■ Raw data ■

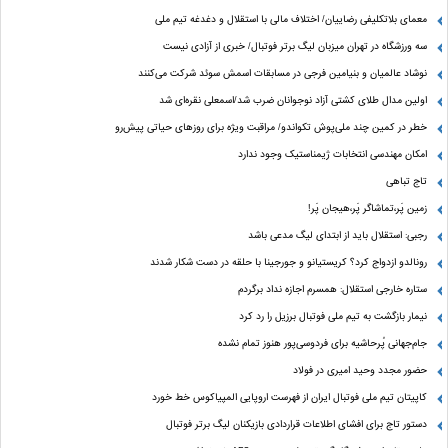
معمای بلاتکلیفی رضاییان/ اختلاف مالی با استقلال و دغدغه تیم ملی
سه ورزشگاه در تهران میزبان لیگ برتر فوتبال/ خبری از آزادی نیست
نوشاد عالمیان و بنیامین فرجی در مسابقات اسمش سوئد شرکت می‌کنند
اولین مدال طلای کشتی آزاد نوجوانان ضرب شد/اسمعلی نقره‌ای شد
خطر در کمین چند ملی‌پوش تکواندو/ مراقبت ویژه برای روزهای حیاتی پیش‌رو
امکان مهندسی انتخابات ژیمناستیک وجود ندارد
تاج تباهی
زمین پَر،تماشاگر پَر،هیجان پَر!
رجبی: استقلال باید از ابتدای لیگ مدعی باشد
رونالدو ازدواج کرد؟ کریستیانو و جورجینا با حلقه در دست شکار شدند
ستاره خارجی استقلال: همسرم اجازه نداد برگردم
نیمار بازگشت به تیم ملی فوتبال برزیل را رد کرد
جام‌جهانی پُرحاشیه برای فردوسی‌پور هنوز تمام نشده
حضور مجدد وحید امیری در فولاد
کاپیتان تیم ملی فوتبال ایران از فهرست اروپایی المپیاکوس خط خورد
دستور تاج برای افشای اطلاعات قراردادی بازیکنان لیگ برتر فوتبال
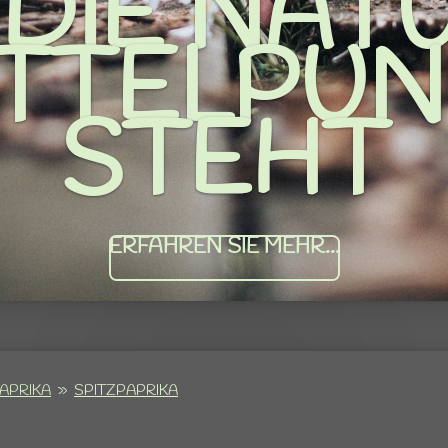
APRIKA
»
SPITZPAPRIKA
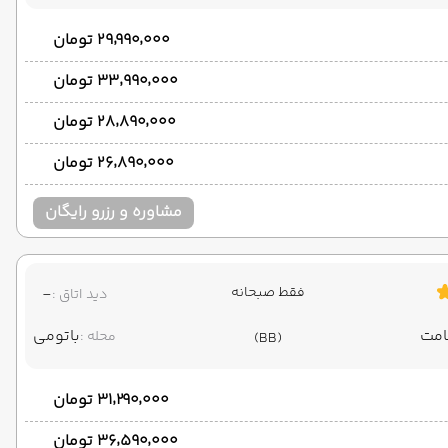
۲۹٬۹۹۰٬۰۰۰ تومان
۳۳٬۹۹۰٬۰۰۰ تومان
۲۸٬۸۹۰٬۰۰۰ تومان
۲۶٬۸۹۰٬۰۰۰ تومان
مشاوره و رزرو رایگان
فقط صبحانه
-
دید اتاق :
باتومی
محله :
(BB)
۳۱٬۲۹۰٬۰۰۰ تومان
۳۶٬۵۹۰٬۰۰۰ تومان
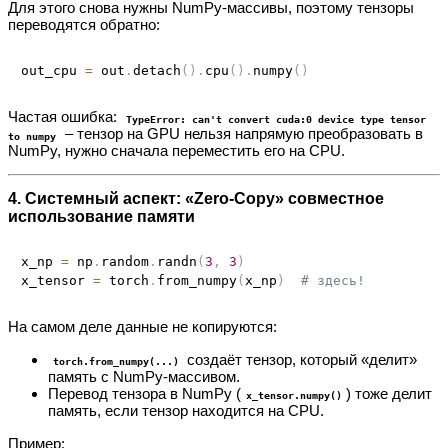
Для этого снова нужны NumPy‑массивы, поэтому тензоры
переводятся обратно:
out_cpu 
=
 out
.
detach
(
)
.
cpu
(
)
.
numpy
(
)
Частая ошибка:
TypeError: can't convert cuda:0 device type tensor
– тензор на GPU нельзя напрямую преобразовать в
to numpy
NumPy, нужно сначала переместить его на CPU.
4. Системный аспект: «Zero‑Copy» совместное
использование памяти
x_np 
=
 np
.
random
.
randn
(
3
,
3
)
x_tensor 
=
 torch
.
from_numpy
(
x_np
)
# здесь!
На самом деле данные не копируются:
создаёт тензор, который «делит»
torch.from_numpy(...)
память с NumPy‑массивом.
Перевод тензора в NumPy (
) тоже делит
x_tensor.numpy()
память, если тензор находится на CPU.
Пример:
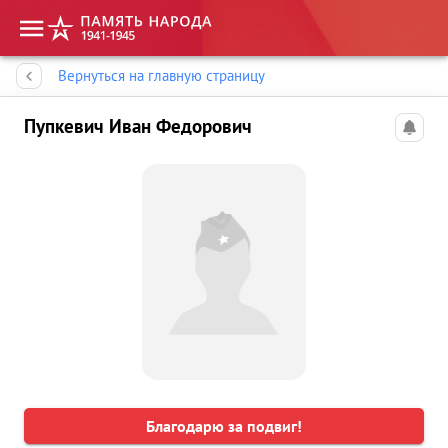
Память народа
Вернуться на главную страницу
Пупкевич Иван Федорович
Благодарю за подвиг!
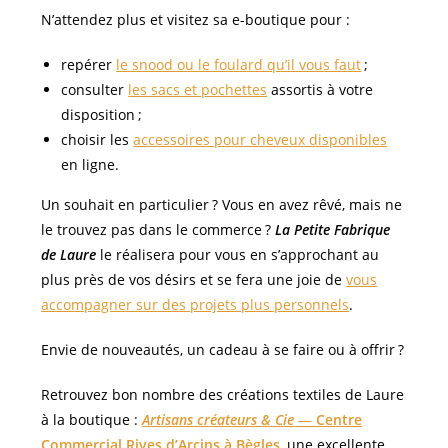
N’attendez plus et visitez sa e-boutique pour :
repérer
le snood ou le foulard qu’il vous faut
;
consulter
les sacs et pochettes
assortis à votre
disposition ;
choisir les
accessoires pour cheveux disponibles
en ligne.
Un souhait en particulier ? Vous en avez rêvé, mais ne
le trouvez pas dans le commerce ?
La Petite Fabrique
de Laure
le réalisera pour vous en s’approchant au
plus près de vos désirs et se fera une joie de
vous
accompagner sur des projets plus personnels
.
Envie de nouveautés, un cadeau à se faire ou à offrir ?
Retrouvez bon nombre des créations textiles de Laure
à la boutique :
Artisans créateurs & Cie
—
Centre
Commercial Rives d’Arcins à Bègles
, une excellente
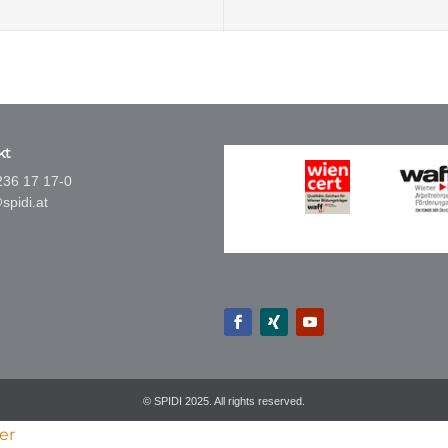
kt
236 17 17-0
spidi.at
© SPIDI 2025. All rights reserved.
er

■ Action item ■
Rewrite the text read from all the rows above as a JSON list of strings, one string per line, skipping blank lines. Leave the pictures out.

■ Output for this task ■
[
  "معمای بلاتکلیفی رضاییان/ اختلاف مالی با استقلال و دغدغه تیم ملی",
  "سه ورزشگاه در تهران میزبان لیگ برتر فوتبال/ خبری از آزادی نیست",
  "نوشاد عالمیان و بنیامین فرجی در مسابقات اسمش سوئد شرکت می‌کنند",
  "اولین مدال طلای کشتی آزاد نوجوانان ضرب شد/اسمعلی نقره‌ای شد",
  "خطر در کمین چند ملی‌پوش تکواندو/ مراقبت ویژه برای روزهای حیاتی پیش‌رو",
  "امکان مهندسی انتخابات ژیمناستیک وجود ندارد",
  "تاج تباهی",
  "زمین پَر،تماشاگر پَر،هیجان پَر!",
  "رجبی: استقلال باید از ابتدای لیگ مدعی باشد",
  "رونالدو ازدواج کرد؟ کریستیانو و جورجینا با حلقه در دست شکار شدند",
  "ستاره خارجی استقلال: همسرم اجازه نداد برگردم",
  "نیمار بازگشت به تیم ملی فوتبال برزیل را رد کرد",
  "جام‌جهانی پُرحاشیه برای فردوسی‌پور هنوز تمام نشده",
  "حضور مجدد وحید امیری در فولاد",
  "کاپیتان تیم ملی فوتبال ایران از فهرست اروپایی المپیاکوس خط خورد",
  "دستور تاج برای افشای اطلاعات قراردادی بازیکنان لیگ برتر فوتبال",
  "APRIKA",
  "»",
  "SPITZPAPRIKA",
  "۲۹٬۹۹۰٬۰۰۰ تومان",
  "۳۳٬۹۹۰٬۰۰۰ تومان",
  "۲۸٬۸۹۰٬۰۰۰ تومان",
  "۲۶٬۸۹۰٬۰۰۰ تومان",
  "مشاوره و رزرو رایگان",
  "فقط صبحانه",
  "-",
  "دید اتاق :",
  "باتومی",
  "محله :",
  "(BB)",
  "۳۱٬۲۹۰٬۰۰۰ تومان",
  "۳۶٬۵۹۰٬۰۰۰ تومان",
  "Для этого снова нужны NumPy‑массивы, поэтому тензоры",
  "переводятся обратно:",
  "out_cpu ",
  "=",
  " out",
  ".",
  "detach",
  "(",
  ")",
  ".",
  "cpu",
  "(",
  ")",
  ".",
  "numpy",
  "(",
  ")",
  "Частая ошибка:",
  "TypeError: can't convert cuda:0 device type tensor",
  "– тензор на GPU нельзя напрямую преобразовать в",
  "to numpy",
  "NumPy, нужно сначала переместить его на CPU.",
  "4. Системный аспект: «Zero‑Copy» совместное",
  "использование памяти",
  "x_np ",
  "=",
  " np",
  ".",
  "random",
  ".",
  "randn",
  "(",
  "3",
  ",",
  "3",
  ")",
  "x_tensor ",
  "=",
  " torch",
  ".",
  "from_numpy",
  "(",
  "x_np",
  ")",
  "# здесь!",
  "На самом деле данные не копируются:",
  "создаёт тензор, который «делит»",
  "torch.from_numpy(...)",
  "память с NumPy‑массивом.",
  "Перевод тензора в NumPy (",
  ") тоже делит",
  "x_tensor.numpy()",
  "память, если тензор находится на CPU.",
  "Пример:",
  "Память народа",
  "Вернуться на главную страницу",
  "Пупкевич Иван Федорович",
  "Благодарю за подвиг!",
  "N’attendez plus et visitez sa e-boutique pour :",
  "repérer",
  "le snood ou le foulard qu’il vous faut",
  ";",
  "consulter",
  "les sacs et pochettes",
  "assortis à votre",
  "disposition ;",
  "choisir les",
  "accessoires pour cheveux disponibles",
  "en ligne.",
  "Un souhait en particulier ? Vous en avez rêvé, mais ne",
  "le trouvez pas dans le commerce ?",
  "La Petite Fabrique",
  "de Laure",
  "le réalisera pour vous en s’approchant au",
  "plus près de vos désirs et se fera une joie de",
  "vous",
  "accompagner sur des projets plus personnels",
  ".",
  "Envie de nouveautés, un cadeau à se faire ou à offrir ?",
  "Retrouvez bon nombre des créations textiles de Laure",
  "à la boutique :",
  "Artisans créateurs & Cie",
  "—",
  "Centre",
  "Commercial Rives d’Arcins à Bègles",
  ", une excellente",
  "kt",
  "236 17 17-0",
  "spidi.at",
  "© SPIDI 2025. All rights reserved.",
  "er"
]